● **Problem statement**
Your answer must be one number: the count of lines below that include "LIST".

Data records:

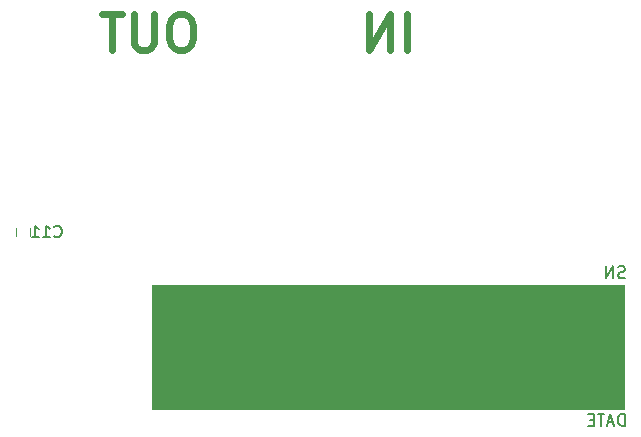
<source format=gbr>
G04 #@! TF.GenerationSoftware,KiCad,Pcbnew,(5.1.0-344-gd281f051e)*
G04 #@! TF.CreationDate,2019-04-24T21:11:32+09:00*
G04 #@! TF.ProjectId,driver,64726976-6572-42e6-9b69-6361645f7063,rev?*
G04 #@! TF.SameCoordinates,Original*
G04 #@! TF.FileFunction,Legend,Bot*
G04 #@! TF.FilePolarity,Positive*
%FSLAX46Y46*%
G04 Gerber Fmt 4.6, Leading zero omitted, Abs format (unit mm)*
G04 Created by KiCad (PCBNEW (5.1.0-344-gd281f051e)) date 2019-04-24 21:11:32*
%MOMM*%
%LPD*%
G04 APERTURE LIST*
%ADD10C,0.150000*%
%ADD11C,0.100000*%
%ADD12C,0.600000*%
%ADD13C,0.120000*%
G04 APERTURE END LIST*
D10*
X168523809Y-93202380D02*
X168523809Y-92202380D01*
X168285714Y-92202380D01*
X168142857Y-92250000D01*
X168047619Y-92345238D01*
X168000000Y-92440476D01*
X167952380Y-92630952D01*
X167952380Y-92773809D01*
X168000000Y-92964285D01*
X168047619Y-93059523D01*
X168142857Y-93154761D01*
X168285714Y-93202380D01*
X168523809Y-93202380D01*
X167571428Y-92916666D02*
X167095238Y-92916666D01*
X167666666Y-93202380D02*
X167333333Y-92202380D01*
X167000000Y-93202380D01*
X166809523Y-92202380D02*
X166238095Y-92202380D01*
X166523809Y-93202380D02*
X166523809Y-92202380D01*
X165904761Y-92678571D02*
X165571428Y-92678571D01*
X165428571Y-93202380D02*
X165904761Y-93202380D01*
X165904761Y-92202380D01*
X165428571Y-92202380D01*
X168559523Y-80654761D02*
X168416666Y-80702380D01*
X168178571Y-80702380D01*
X168083333Y-80654761D01*
X168035714Y-80607142D01*
X167988095Y-80511904D01*
X167988095Y-80416666D01*
X168035714Y-80321428D01*
X168083333Y-80273809D01*
X168178571Y-80226190D01*
X168369047Y-80178571D01*
X168464285Y-80130952D01*
X168511904Y-80083333D01*
X168559523Y-79988095D01*
X168559523Y-79892857D01*
X168511904Y-79797619D01*
X168464285Y-79750000D01*
X168369047Y-79702380D01*
X168130952Y-79702380D01*
X167988095Y-79750000D01*
X167559523Y-80702380D02*
X167559523Y-79702380D01*
X166988095Y-80702380D01*
X166988095Y-79702380D01*
D11*
G36*
X168500000Y-91750000D02*
G01*
X128500000Y-91750000D01*
X128500000Y-81250000D01*
X168500000Y-81250000D01*
X168500000Y-91750000D01*
G37*
X168500000Y-91750000D02*
X128500000Y-91750000D01*
X128500000Y-81250000D01*
X168500000Y-81250000D01*
X168500000Y-91750000D01*
D12*
X131250000Y-58357142D02*
X130678571Y-58357142D01*
X130392857Y-58500000D01*
X130107142Y-58785714D01*
X129964285Y-59357142D01*
X129964285Y-60357142D01*
X130107142Y-60928571D01*
X130392857Y-61214285D01*
X130678571Y-61357142D01*
X131250000Y-61357142D01*
X131535714Y-61214285D01*
X131821428Y-60928571D01*
X131964285Y-60357142D01*
X131964285Y-59357142D01*
X131821428Y-58785714D01*
X131535714Y-58500000D01*
X131250000Y-58357142D01*
X128678571Y-58357142D02*
X128678571Y-60785714D01*
X128535714Y-61071428D01*
X128392857Y-61214285D01*
X128107142Y-61357142D01*
X127535714Y-61357142D01*
X127250000Y-61214285D01*
X127107142Y-61071428D01*
X126964285Y-60785714D01*
X126964285Y-58357142D01*
X125964285Y-58357142D02*
X124250000Y-58357142D01*
X125107142Y-61357142D02*
X125107142Y-58357142D01*
X150071428Y-61357142D02*
X150071428Y-58357142D01*
X148642857Y-61357142D02*
X148642857Y-58357142D01*
X146928571Y-61357142D01*
X146928571Y-58357142D01*
D13*
X117000000Y-76450000D02*
X117000000Y-77150000D01*
X118200000Y-77150000D02*
X118200000Y-76450000D01*
D10*
X120242857Y-77157142D02*
X120290476Y-77204761D01*
X120433333Y-77252380D01*
X120528571Y-77252380D01*
X120671428Y-77204761D01*
X120766666Y-77109523D01*
X120814285Y-77014285D01*
X120861904Y-76823809D01*
X120861904Y-76680952D01*
X120814285Y-76490476D01*
X120766666Y-76395238D01*
X120671428Y-76300000D01*
X120528571Y-76252380D01*
X120433333Y-76252380D01*
X120290476Y-76300000D01*
X120242857Y-76347619D01*
X119290476Y-77252380D02*
X119861904Y-77252380D01*
X119576190Y-77252380D02*
X119576190Y-76252380D01*
X119671428Y-76395238D01*
X119766666Y-76490476D01*
X119861904Y-76538095D01*
X118338095Y-77252380D02*
X118909523Y-77252380D01*
X118623809Y-77252380D02*
X118623809Y-76252380D01*
X118719047Y-76395238D01*
X118814285Y-76490476D01*
X118909523Y-76538095D01*
M02*

</source>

● **Output of the task**
2